On avait laissé le détective Dolores Morales un peu déprimé par les dérives du régime né de la révolution sandiniste à laquelle il avait participé. On le retrouve, aussi désabusé, les choses ne se sont pas arrangées dans son pays et dans sa vie. Tout comme Raúl Argemí, notre auteur de la semaine dernière en Argentine, Sergio Ramírez au Nicaragua a milité, il a même été l’un des chefs des anti-Somoza. Déçu, il se consacre désormais à la littérature. Il a obtenu le Prix Cervantes en 2017.
Photo : rtve.es
Dolores Morales est à la tête d’une modeste (et sympathique) agence de détective privé dont un appareil photo avec zoom est le principal investissement. Doña Sofía, l’assistante de toujours est encore là bien sûr et l’ex-ami, tué jadis, est un fantôme amical et judicieux qui ne l’a pas quitté. Un jour, Miguel Soto, possesseur de plusieurs milliards de dollars, convoque Morales pour qu’il retrouve la trace de Marcela, fille de son épouse, qui a brusquement disparue en quittant une séance de cinéma au milieu du film. Il lui demande avant tout de garder la discrétion la plus absolue. Morales se lance dans l’enquête, aidé par ses compères, mais il se rend vite compte que la plupart des obstacles qu’il affronte sont causés… par Soto lui-même ou ses proches. La jeune fille ne semble pas avoir été enlevée, aucune rançon n’a été réclamée.

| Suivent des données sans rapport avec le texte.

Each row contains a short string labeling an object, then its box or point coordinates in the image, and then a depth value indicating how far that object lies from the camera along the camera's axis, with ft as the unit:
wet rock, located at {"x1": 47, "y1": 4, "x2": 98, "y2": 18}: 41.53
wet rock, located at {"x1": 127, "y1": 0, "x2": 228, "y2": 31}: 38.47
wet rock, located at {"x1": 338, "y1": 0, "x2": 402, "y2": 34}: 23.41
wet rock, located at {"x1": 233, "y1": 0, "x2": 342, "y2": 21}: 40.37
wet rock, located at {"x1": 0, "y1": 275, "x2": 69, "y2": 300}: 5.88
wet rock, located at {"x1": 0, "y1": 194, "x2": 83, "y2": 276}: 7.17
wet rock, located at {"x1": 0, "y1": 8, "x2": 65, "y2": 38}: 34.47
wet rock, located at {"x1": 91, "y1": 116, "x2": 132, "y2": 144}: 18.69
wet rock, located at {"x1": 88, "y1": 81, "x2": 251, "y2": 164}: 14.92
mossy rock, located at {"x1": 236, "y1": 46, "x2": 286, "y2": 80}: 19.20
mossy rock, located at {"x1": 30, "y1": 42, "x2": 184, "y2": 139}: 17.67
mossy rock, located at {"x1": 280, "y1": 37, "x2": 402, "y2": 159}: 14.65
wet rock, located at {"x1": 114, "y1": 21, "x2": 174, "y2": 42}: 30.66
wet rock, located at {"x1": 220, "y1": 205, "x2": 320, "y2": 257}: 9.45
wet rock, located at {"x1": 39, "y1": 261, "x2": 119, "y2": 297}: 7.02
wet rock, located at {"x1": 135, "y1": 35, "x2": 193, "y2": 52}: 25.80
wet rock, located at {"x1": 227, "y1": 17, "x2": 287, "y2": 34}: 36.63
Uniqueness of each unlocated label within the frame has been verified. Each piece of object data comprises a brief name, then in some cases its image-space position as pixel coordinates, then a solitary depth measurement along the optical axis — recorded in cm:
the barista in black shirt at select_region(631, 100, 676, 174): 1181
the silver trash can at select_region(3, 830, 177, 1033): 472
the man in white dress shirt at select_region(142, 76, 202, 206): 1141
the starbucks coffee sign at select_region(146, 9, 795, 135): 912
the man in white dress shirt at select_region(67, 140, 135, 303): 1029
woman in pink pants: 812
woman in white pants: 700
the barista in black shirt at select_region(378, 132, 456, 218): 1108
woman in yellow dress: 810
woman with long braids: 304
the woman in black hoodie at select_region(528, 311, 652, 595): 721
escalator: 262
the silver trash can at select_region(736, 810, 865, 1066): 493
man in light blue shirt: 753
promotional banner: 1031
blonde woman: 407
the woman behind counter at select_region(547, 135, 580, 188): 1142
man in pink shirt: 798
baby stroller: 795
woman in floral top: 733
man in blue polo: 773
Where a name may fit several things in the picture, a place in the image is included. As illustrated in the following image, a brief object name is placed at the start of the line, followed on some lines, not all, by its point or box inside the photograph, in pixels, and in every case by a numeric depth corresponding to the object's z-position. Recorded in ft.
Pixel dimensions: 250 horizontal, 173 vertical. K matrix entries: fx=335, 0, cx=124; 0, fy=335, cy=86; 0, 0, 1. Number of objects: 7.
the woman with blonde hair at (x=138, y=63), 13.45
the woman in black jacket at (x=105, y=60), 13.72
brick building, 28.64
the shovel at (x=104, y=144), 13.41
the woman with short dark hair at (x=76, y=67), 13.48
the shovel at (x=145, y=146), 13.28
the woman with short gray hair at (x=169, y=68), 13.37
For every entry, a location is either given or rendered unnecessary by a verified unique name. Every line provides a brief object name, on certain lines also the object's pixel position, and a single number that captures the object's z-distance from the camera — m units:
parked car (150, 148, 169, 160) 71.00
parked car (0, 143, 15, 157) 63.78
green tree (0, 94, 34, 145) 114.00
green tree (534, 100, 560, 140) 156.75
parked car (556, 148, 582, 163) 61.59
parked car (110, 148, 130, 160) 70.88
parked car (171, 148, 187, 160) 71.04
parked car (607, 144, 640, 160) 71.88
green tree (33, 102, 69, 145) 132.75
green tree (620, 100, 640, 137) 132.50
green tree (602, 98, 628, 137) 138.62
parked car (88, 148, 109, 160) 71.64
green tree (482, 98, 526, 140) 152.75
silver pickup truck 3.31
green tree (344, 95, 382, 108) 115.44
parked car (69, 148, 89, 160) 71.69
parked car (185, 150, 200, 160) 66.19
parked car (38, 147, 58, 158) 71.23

Au cours de ses recherches, Morales, l’ancien guérillero, est confronté à une réalité qui lui fait mal : la révolution, la lutte pour une plus grande justice sociale et surtout contre la pauvreté, est restée en panne : plusieurs des anciens camarades sont passés de l’autre côté, sont devenus des oppresseurs, d’autres faute d’avoir trahi, se retrouvent réduits à la misère et l’enquêteur lui-même ne roule pas sur l’or. Dans le présent, si on voit bien qui est dans la panade, on ne sait plus très clairement qui est du côté des dominants.
Malgré ses presque deux millions d’habitants, Managua a gardé les allures d’une ville moyenne, on se connait, on reconnait des amis ou des camarades de combat qu’on croise à un angle de rue ou au détour de l’enquête. Cela rend la ville très chaleureuse d’ailleurs, hormis un ou deux, les personnages sont affables, Sergio Ramírez entretient une ambiance ouverte, détendue qui ne réduit absolument pas le suspense. Il regarde ses personnages avec une certaine distance, jamais hautaine, toujours bienveillante, avec l’air de sous-entendre que tout cela n’est pas si grave, après ce que nous avons connu au Nicaragua, dictatures, tremblements de terre et révolution. Il est dommage que les lourdeurs et les maladresses de la traduction apportent parfois un poids inutile à cette légèreté.
Voilà un roman réussi en tout point : un décor, Managua, avec ses forts écarts sociaux, une sombre histoire de famille, une enquête dans laquelle on ne se prend pas trop au sérieux, la profonde nostalgie provoquée par l’amertume des fruits d’une révolution qui, comme tant d’autres, n’a pas donné ce qu’elle avait promis, la modestie du narrateur ‒ et de l’auteur ‒ qui est pourtant bien solide comme homme et comme écrivain, font de Retour à Managua une somme de bons moments partagés avec le lecteur.
Christian ROINAT
Retour à Managua de Sergio Ramírez, traduit de l’espagnol (Nicaragua) par Anne Proenza, éd. Métailié, 336 p., 21 €. Sergio Ramírez en français : Il pleut sur Managua, éd. Métailié / Le bal des masques, éd. Rivages.
Né au Nicaragua en 1942, Sergio Ramírez, après des études en Allemagne, abandonne sa carrière littéraire pour s’engager aux côtés de la révolution sandiniste et devient membre de l’Assemblée nationale, puis vice-président du premier gouvernement élu en 1984. Journaliste, essayiste, professeur d’université, il a publié de nombreux romans, dont Châtiment divin et Le Bal des masques.